Study text:
+ + + + + + +
In 2017, Minnesota recorded 422 opioid overdose deaths, with nearly 2,000 emergency room visits for opioid-related overdoses recorded in 2018.

National Safety Council President and CEO Lorraine Martin outlined the organization’s Opioids at Work Employer Toolkit which includes policies, implementation guides, fact sheets, videos, five-minute safety talks and other resources to help employers create a recovery-friendly workplace and implement an opioid safety policy.

Martin also announced a partnership to distribute the Council’s first-of-their-kind “Opioids: Warn Me” labels, which are applied to insurance cards or pharmacy loyalty cards as a signal that the patient wants more information before opioids are prescribed.

The free Warn Me labels are being made available to Minnesota employees in conjunction with the state’s insurance Open Enrollment period underway in November.
+ + + + + + +
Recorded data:

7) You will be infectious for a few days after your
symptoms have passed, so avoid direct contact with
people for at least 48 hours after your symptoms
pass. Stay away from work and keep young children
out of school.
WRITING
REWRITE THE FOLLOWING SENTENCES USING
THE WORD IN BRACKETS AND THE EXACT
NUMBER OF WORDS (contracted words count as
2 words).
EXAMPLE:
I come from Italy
+ + + + + + +
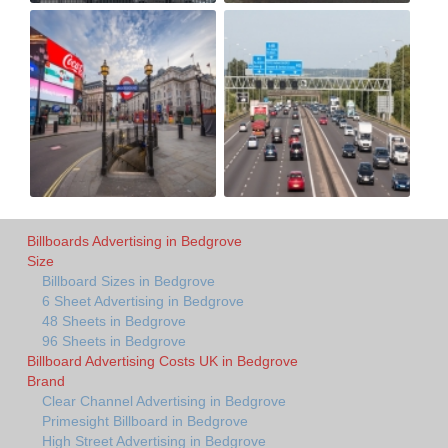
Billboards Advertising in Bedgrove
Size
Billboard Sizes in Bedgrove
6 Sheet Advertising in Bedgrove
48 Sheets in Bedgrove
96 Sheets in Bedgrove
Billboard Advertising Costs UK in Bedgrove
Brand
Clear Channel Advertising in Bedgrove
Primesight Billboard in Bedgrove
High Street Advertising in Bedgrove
+ + + + + + +
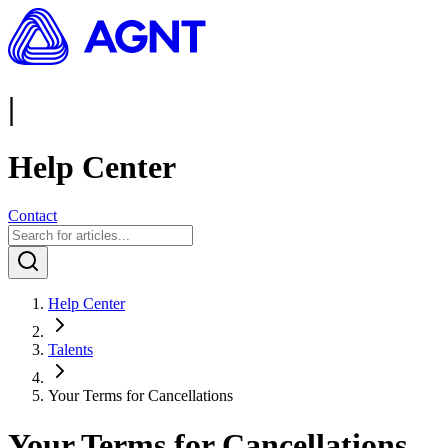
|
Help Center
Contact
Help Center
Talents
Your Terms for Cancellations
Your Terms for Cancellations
+ + + + + + +
Parts of the exercise:
• A. Rewrite the paragraph of the opioid safety text that begins "National Safety Council President and CEO Lorraine Martin" as a short list, keeping its main facts.
• B. For each statement, say whether it agrees with the opioid safety text, answering yes or no and quoting the deciding words: (i) Minnesota recorded 422 opioid overdose deaths in 2017. (ii) Employees must pay for the Warn Me labels. (iii) The Warn Me labels are applied to insurance cards or pharmacy loyalty cards.
• C. Write the next part of the text on opioid safety in Minnesota workplaces, starting after its last sentence.

Task results:
• A.
- Lorraine Martin, President and CEO of the National Safety Council, outlined the Council's Opioids at Work Employer Toolkit.
- The toolkit contains policies, implementation guides, fact sheets, videos, five-minute safety talks and other resources.
- Its purpose is to help employers create a recovery-friendly workplace and implement an opioid safety policy.

• B.
(i) Yes: "In 2017, Minnesota recorded 422 opioid overdose deaths"
(ii) No: "The free Warn Me labels are being made available to Minnesota employees"
(iii) Yes: "which are applied to insurance cards or pharmacy loyalty cards"

• C.
“We know employers can make a huge impact when it comes to health and safety, especially where opioids are concerned,” Martin said. “A recovery friendly and drug-free workplace is possible; we can all take actions that reduce stigma and support treatment for employees who need it.”

Jeff Ogden, vice president, Dental Plans, HealthPartners, said the health care provider’s efforts include its Cut Short opioid awareness campaign and drug Take Back medication centers.

Other efforts include the Minnesota Department of Public Health’s Employer Toolkit, a joint project with the Minnesota Business Partnership, with a goal of changing the conversation around opioid. The web-based resources include information to promote safe use, storage and disposal of opioids; prepare for overdose emergencies, make help accessible to employees and support wellness.